I understood where you were coming from. On my second date with my boyfriend he casually mentioned he grew up in foster care. A few more dates in it became clear that his parents had substance abuse issues, and both are now dead. I too come from a fairly stable two parent home that, while it certainly had its issues, there was never any doubt that both parents loved my sisters and I a lot. I was certainly aware of our different upbringings.

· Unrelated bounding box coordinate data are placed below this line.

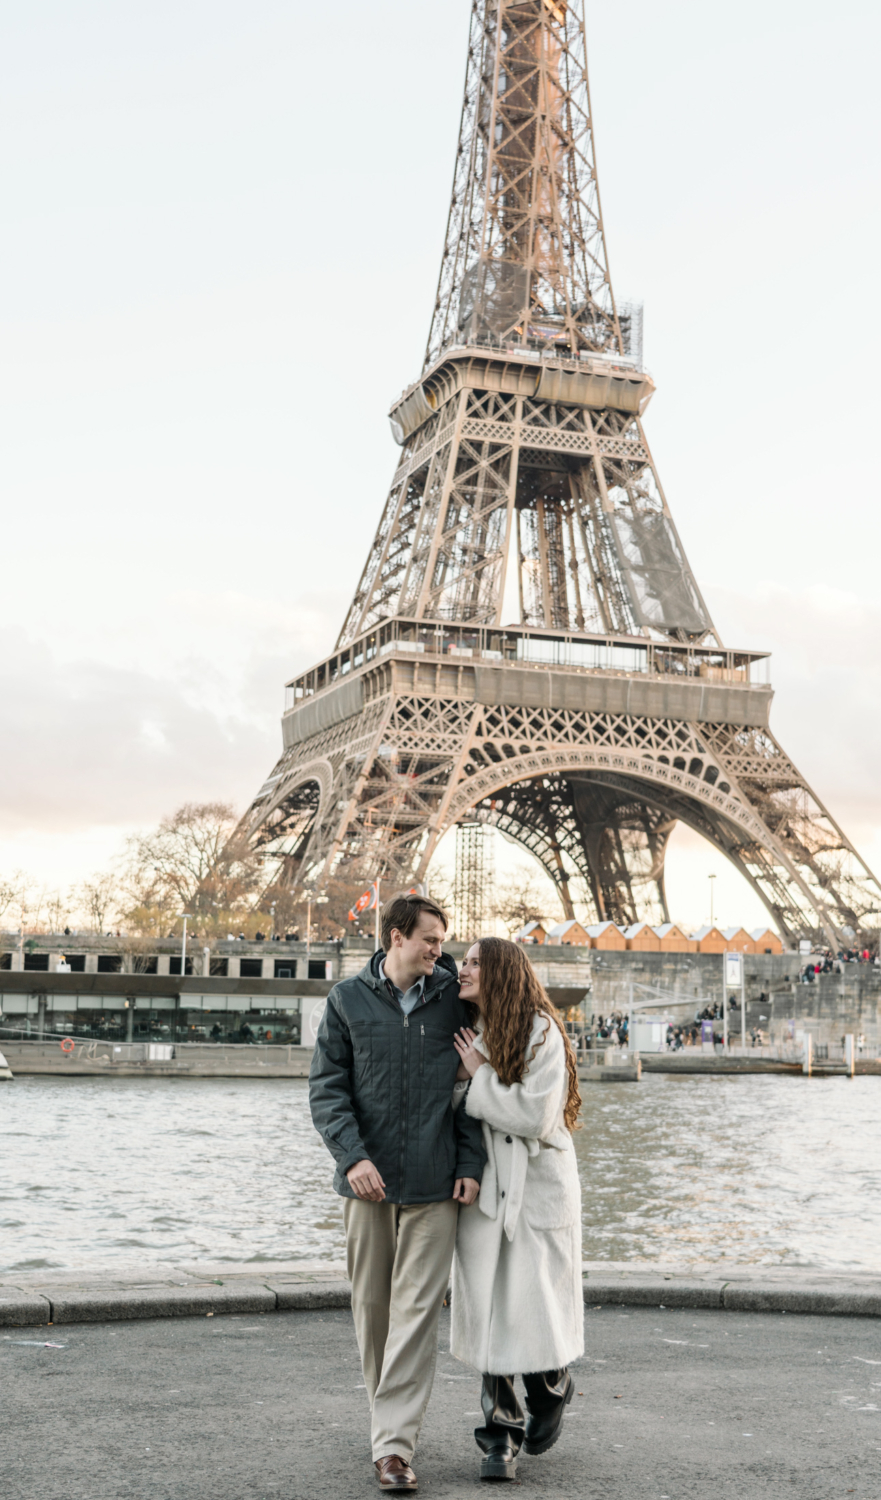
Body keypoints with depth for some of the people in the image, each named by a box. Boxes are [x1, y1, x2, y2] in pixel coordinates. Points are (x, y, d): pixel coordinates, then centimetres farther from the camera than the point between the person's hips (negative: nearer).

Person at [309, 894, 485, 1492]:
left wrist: (471, 1163, -2)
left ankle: (395, 1444, -5)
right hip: (369, 1179, 1)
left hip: (434, 1185, -1)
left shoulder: (452, 999, 3)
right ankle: (389, 1418, 27)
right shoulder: (348, 1000, 3)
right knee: (373, 1306, 10)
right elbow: (327, 1088, 1)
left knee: (417, 1310, -6)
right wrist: (353, 1155, -12)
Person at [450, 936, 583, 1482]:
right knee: (489, 1314, 3)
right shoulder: (468, 1036, 9)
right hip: (483, 1190, 5)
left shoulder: (542, 1033, -10)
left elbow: (535, 1116, -19)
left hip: (538, 1187, -5)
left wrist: (480, 1075, -13)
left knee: (536, 1310, 1)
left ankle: (551, 1394, 31)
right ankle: (501, 1437, 14)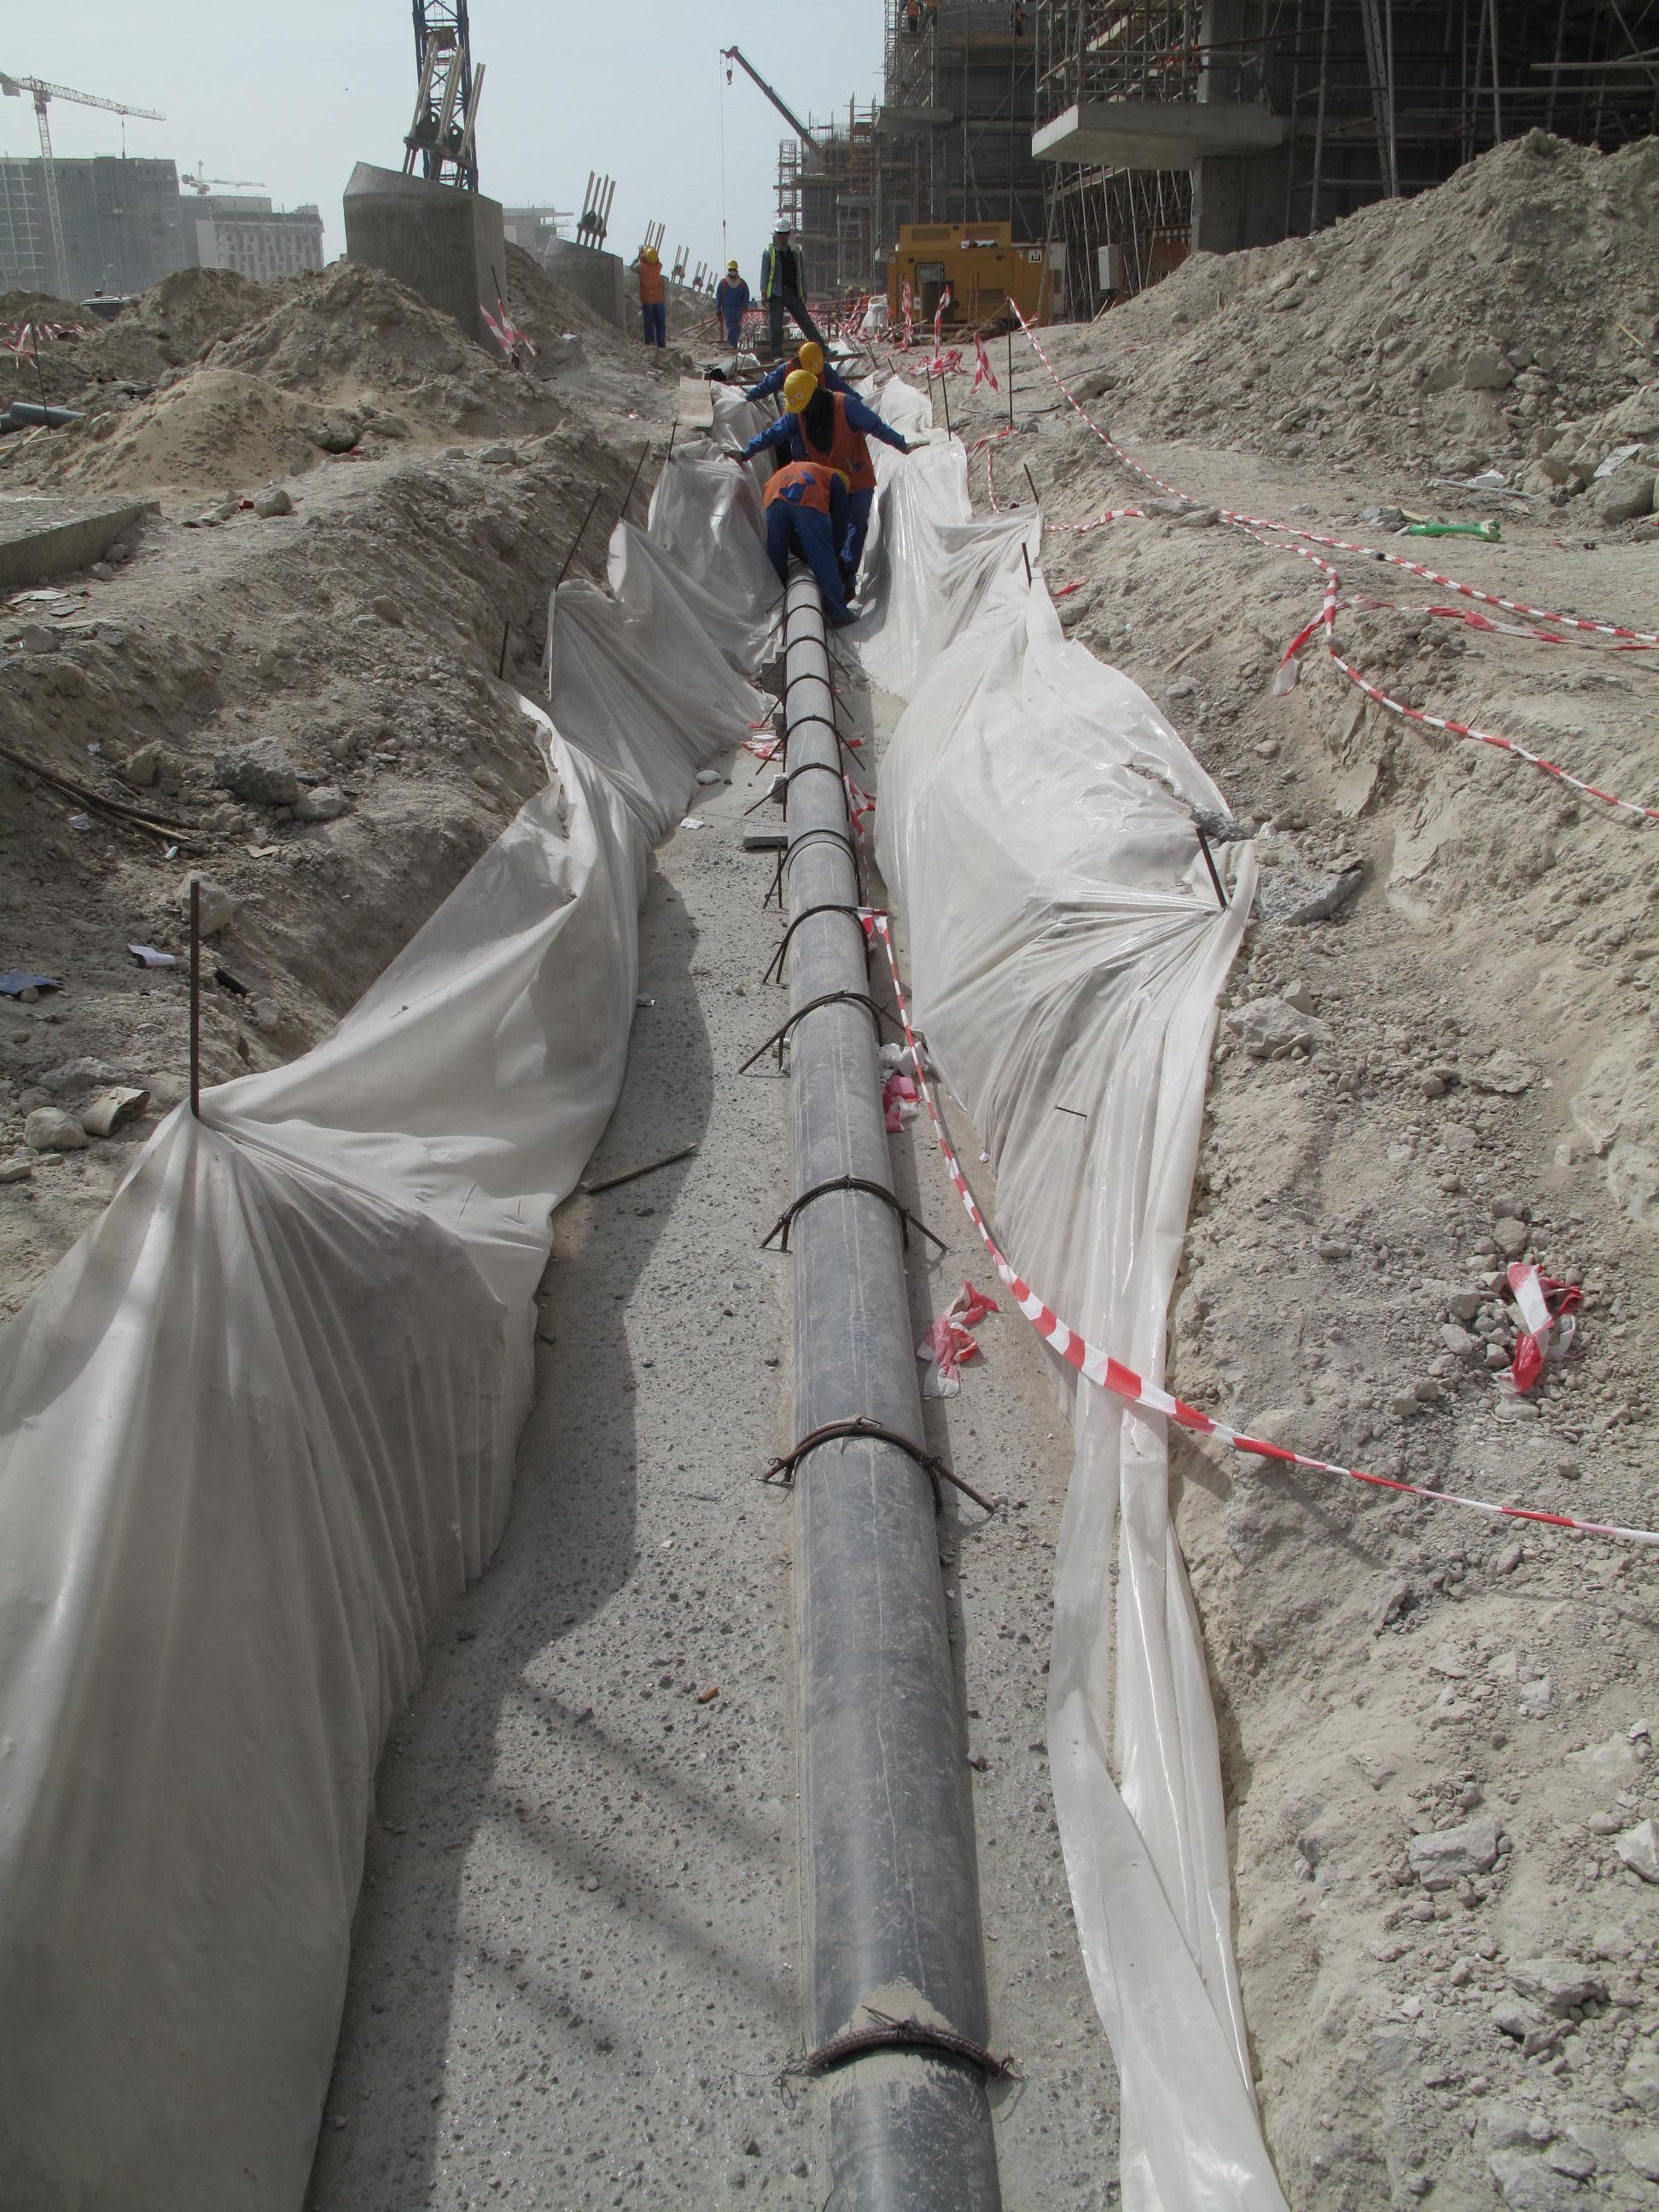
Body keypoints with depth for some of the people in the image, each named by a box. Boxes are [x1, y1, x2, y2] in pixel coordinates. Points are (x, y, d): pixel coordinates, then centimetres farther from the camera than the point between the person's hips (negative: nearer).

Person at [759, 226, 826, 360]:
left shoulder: (795, 252, 14)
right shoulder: (769, 252, 3)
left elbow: (800, 273, 19)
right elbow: (764, 273, 1)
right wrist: (763, 292, -8)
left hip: (793, 292, 3)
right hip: (776, 293, -3)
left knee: (806, 321, 2)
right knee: (776, 325, -4)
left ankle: (822, 348, 3)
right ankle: (777, 354, 2)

He continues to be smart, driven, and incredibly caring. What he took from his parents is that he wanted to be nothing like them. His foster mum is lovely. He definitely went through a very rough patch in his teens with drugs, but pulled himself together, put himself through school, and is very stable.

His desire to always help me, and help his friends really stands out. He is very loyal (I think as a reaction to feeling abandoned by his parents and wanting to be different) I am so glad I did not end things early because of concerns over his upbringing. It still colours things (i.e. I call my parents daily, he talks to his foster mum every other month, he hates holidays and is skeptical of the family aspect of them). 

It doesn’t sound as if you are in a committed relationship, so why not keep dating him (as you would any other person) and find out if you have similar values?

 

Post # 26
Member
4060 posts
Honey bee
  • Wedding: August 2012

I don’t understand how it’s an adjustment? Adjust to what? Surely in your life you have known people who had a different family background than you?

Post # 27
Member
111 posts
Blushing bee

orchid990 :  I was with someone who has amazing family, both parents are still together and perfect his sister and brother are amazing.. BUT he was piece of sh***t

It’s hard to judge book by it cover and please don’t 

Post # 28
Member
320 posts
Helper bee

My husband has had no relationship w his dad since he was 6. His mom is lesbian and he never had any male role models growing up. Add to that the fact that his mom was pretty much a shitty mom who shuttled him from relationship to relationship. He is incredibly successful (an Ivy League trained lawyer) and more importantly an amazingly kind husband and the best father to our daughter I could imagine. He is the perfect example of the fact that people can and do overcome how they were raised. It’s kind of mind blowing to me that you’re asking for advice on this. 

Post # 29
Member
5558 posts
Bee Keeper
  • Wedding: October 2017

orchid990 :  you are judging him though. “He’s great and we’ve had a good time but his father had a problem with drugs and he was absent so what kind of problems should I expect this guy to have?”

He could have a lot, he could have none, he COULD have had a lot that he overcame

No one can tell you that and the only way to find out is to get to know him

Post # 30
Member
717 posts
Busy bee

My father in-law was basically a stay at home dad raising my husband and Brother-In-Law. My Mother-In-Law was the breadwinner because Father-In-Law only has up to an elementary education because he is from what was a third world country. Father-In-Law did most of the dishes, cooking, etc while husband was growing up. My husband for the life of him cannot cook a decent tasting meal. All this to say, no I don’t think the fact that his father was absent means he’s not a good man to date. There are many other factors to consider.